Table 1 Summary of C2H2 and CS2 structures predicted by machine learning (ML)

Then, we use our ML framework to study the configuration of a (+)-fenchone (C10H16O; 27 atoms) molecule which experimental 2D-DCS map is also determined with LIED. Retrieving the structure of such a complex molecule by using a standard fitting routine would require an unrealistic calculation time. For example, a calculation time of 1.4e+9 h would be needed to calculate only five variations of its possible structures. ML has the decisive advantage of interpolating and learning between the course grids of precalculated molecular geometries. Thus, we can sufficiently create an interpolated database that only considers the variation of four groups of atoms and a molecule-wide global change in structure. Let the machine itself interpolate the relationship between the molecular structures and corresponding 2D-DCSs with a reduced database, drastically minimizing computational time. Observing the MAE converges to a constant value of ~0.02 involved with the training and validation data sets, we verify that the model is not over/underfitting and is satisfactorily trained. Furthermore, the Pearson correlation coefficient is found to be 0.94, confirming the strong correlation between the experimental and predicted theoretical 2D-DCS.

Figure 2 shows the predicted 3D Cartesian coordinates (x, y, z) for seven atoms in (+)-fenchone that are retrieved from the experimental data by the ML model (green circles). The error bars included the predicted model error as well as the experimental statistical error.
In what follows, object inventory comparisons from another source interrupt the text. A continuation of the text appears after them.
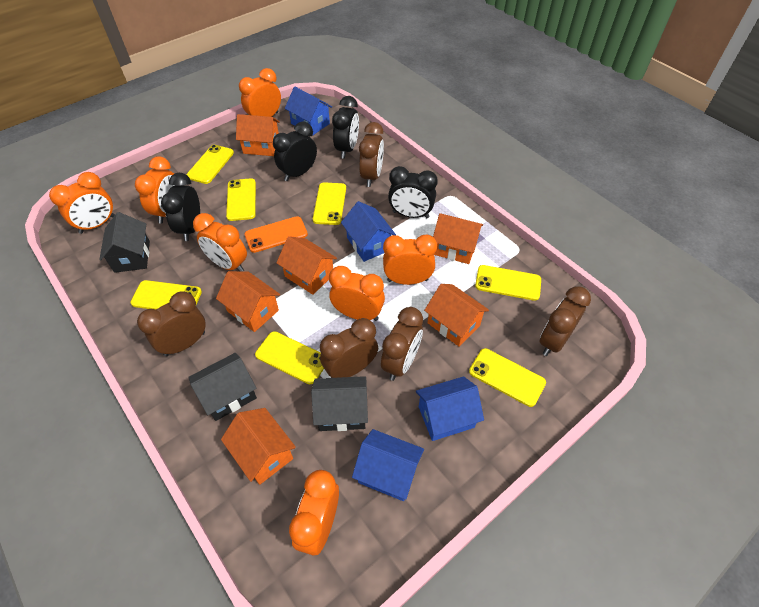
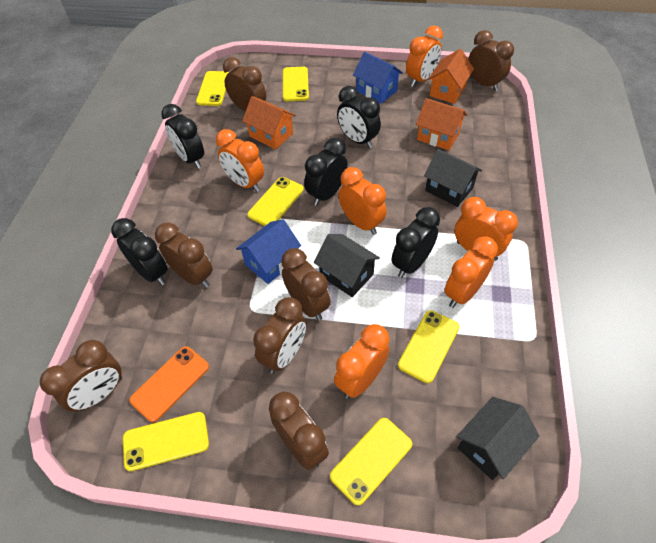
black clock: [161,173,200,241] [273,121,317,181] [332,96,359,159] [388,166,438,218] = 4 -> [111,218,168,285] [161,104,204,169] [304,138,348,206] [337,86,381,148] [392,207,440,278] = 5
blue house: [285,87,332,135] [341,201,396,262] [352,429,424,501] [416,376,484,441] = 4 -> [236,219,301,284] [353,52,403,104] = 2
brown clock: [137,292,206,356] [320,318,378,378] [359,122,384,187] [381,307,423,381] [540,286,591,356] = 5 -> [40,340,122,412] [155,223,213,288] [223,57,266,112] [253,297,306,374] [269,392,329,470] [281,248,331,321] [468,30,514,91] = 7
orange clock: [49,172,115,234] [135,156,175,224] [193,213,247,272] [239,68,281,117] [289,470,339,556] [329,266,385,321] [383,235,437,285] = 7 -> [216,129,264,192] [334,324,390,399] [339,167,387,235] [406,26,443,87] [444,236,498,308] [455,197,518,261] = 6
orange house: [216,271,280,332] [221,408,296,485] [236,114,280,156] [276,236,337,295] [424,284,489,347] [433,213,483,264] = 6 -> [242,96,296,149] [416,98,467,150] [428,49,474,104] = 3
yellow phone: [130,280,202,310] [186,145,234,184] [226,178,256,221] [255,331,324,384] [313,182,346,225] [469,348,546,407] [475,265,541,301] = 7 -> [123,412,209,471] [196,71,229,106] [247,177,304,226] [283,67,309,101] [330,418,412,506] [398,310,460,383] = 6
The equilibrium ground-state 3D positions of neutral (+)-fenchone are presented by red triangles. The slight deviation of the ML-LIED measured, and the equilibrium ground-state molecular structure is caused involuntarily by the LIED laser field. In addition, the schematic of the predicted 3D (+)-fenchone molecule is also shown. Here, the green circles indicate the degree of uncertainty.

4 Summary

We implement ML-LIED to retrieve atomic positions of 1D, 2D, and complex 3D molecules with picometer and attosecond resolution. The ML-based framework achieves high-accuracy pattern matching in complex solution spaces while overcoming scaling limitations in a standard fitting routine. Not just LIED, the problem of unfavorable scaling also arises with other diffraction methods. Combining ML with LIED offers a new general solution to overcome long-standing problems and opens up new opportunities to image the structure of large, complex molecules.